Sunday, 2 September 2018

Foreign investors ditch UK bonds over hard Brexit fears

Brexit: The sudden sell-off raises warnings over the state of the UK’s wider finances
Pic:Brexit: The sudden sell-off raises warnings over the state of the UK’s wider finances (EPA)
Business correspondent(wp/es):
Overseas investors sold off a record £17.2 billion in UK government bonds last month as political turmoil sparked hard Brexit fears, Bank of England figures showed on Thursday.
The alarming jolt to the confidence of foreign holders of the nation’s debt came as Theresa May’s floundering Government was rocked by the resignations of Foreign Secretary Boris Johnson and the Brexit Secretary David Davis.
They quit over her Chequers compromise agreement on leaving the EU, which faced immediate criticism from hard-line Brexiteers.
The net sales of gilts over the month are the biggest since the Bank of England started collecting records in 1982 and represent a huge spike compared with the £1.4 billion net sales in June.
Although foreign buyers have snapped up some £55 billion in gilts since the referendum in 2016, according to analysts at Jefferies, the sudden sell-off also raises warnings over the state of the UK’s wider finances. 
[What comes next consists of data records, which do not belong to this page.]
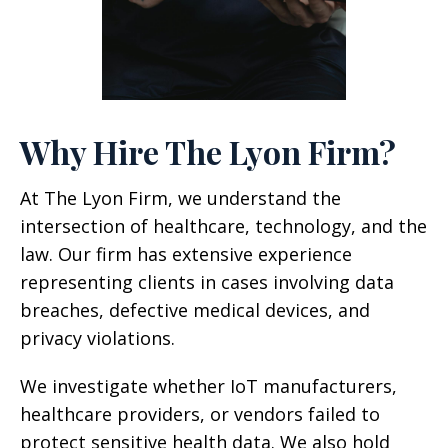
Why Hire The Lyon Firm?
At The Lyon Firm, we understand the
intersection of healthcare, technology, and the
law. Our firm has extensive experience
representing clients in cases involving data
breaches, defective medical devices, and
privacy violations.
We investigate whether IoT manufacturers,
healthcare providers, or vendors failed to
protect sensitive health data. We also hold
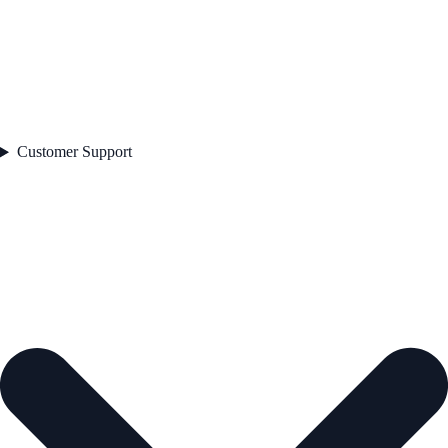
Customer Support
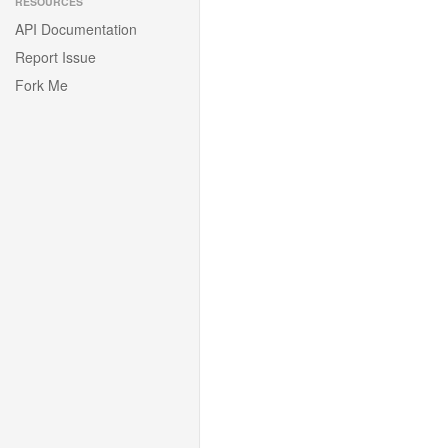
RESOURCES
API Documentation
Report Issue
Fork Me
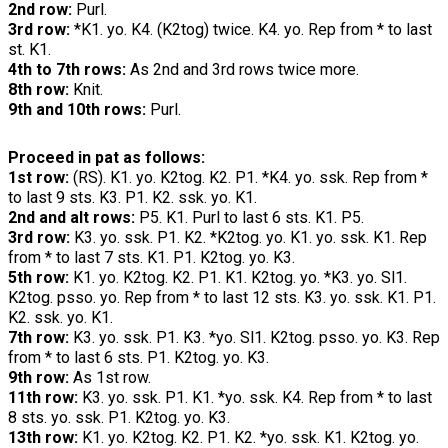
2nd row:
Purl.
3rd row:
*K1. yo. K4. (K2tog) twice. K4. yo. Rep from * to last
st. K1.
4th to 7th rows:
As 2nd and 3rd rows twice more.
8th row:
Knit.
9th and 10th rows:
Purl.
Proceed in pat as follows:
1st row:
(RS). K1. yo. K2tog. K2. P1. *K4. yo. ssk. Rep from *
to last 9 sts. K3. P1. K2. ssk. yo. K1.
2nd and alt rows:
P5. K1. Purl to last 6 sts. K1. P5.
3rd row:
K3. yo. ssk. P1. K2. *K2tog. yo. K1. yo. ssk. K1. Rep
from * to last 7 sts. K1. P1. K2tog. yo. K3.
5th row:
K1. yo. K2tog. K2. P1. K1. K2tog. yo. *K3. yo. Sl1.
K2tog. psso. yo. Rep from * to last 12 sts. K3. yo. ssk. K1. P1.
K2. ssk. yo. K1.
7th row:
K3. yo. ssk. P1. K3. *yo. Sl1. K2tog. psso. yo. K3. Rep
from * to last 6 sts. P1. K2tog. yo. K3.
9th row:
As 1st row.
11th row:
K3. yo. ssk. P1. K1. *yo. ssk. K4. Rep from * to last
8 sts. yo. ssk. P1. K2tog. yo. K3.
13th row:
K1. yo. K2tog. K2. P1. K2. *yo. ssk. K1. K2tog. yo.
The UK runs a current account deficit, broadly its trade and investment standing with the rest of the world, of nearly 4% of GDP, which has to be funded by government borrowing. 
In the words of Bank of England Governor Mark Carney, that leaves the UK dependent on the “kindness of strangers” to fund its deficit. If sustained, foreign sales of gilts would inevitably drive up debt costs for the UK and feed through to the UK economy in higher interest rates.
David Owen, chief European financial economist at Jefferies, said July was a “month of heightened political concern”.
He added: “This underlines the importance of managing the UK’s exit from the EU as smoothly as possible, especially given the ongoing need to help finance the UK’s current account deficit.” 
The Bank’s figures also painted a picture of flagging momentum in the housing market and retrenching consumers.
Approvals for new home loans eased to 64,768 in July amid caution ahead of the Bank’s widely flagged interest rate rise at the beginning of this month.
That was lower than 65,000 pencilled in by City economists. The London market is the worst-performing region in the UK according to official figures.
Consumer credit grew at an annual pace of 8.5% in July, the slowest since November 2015, which should ease nerves in Threadneedle Street over shoppers drowning in personal debt.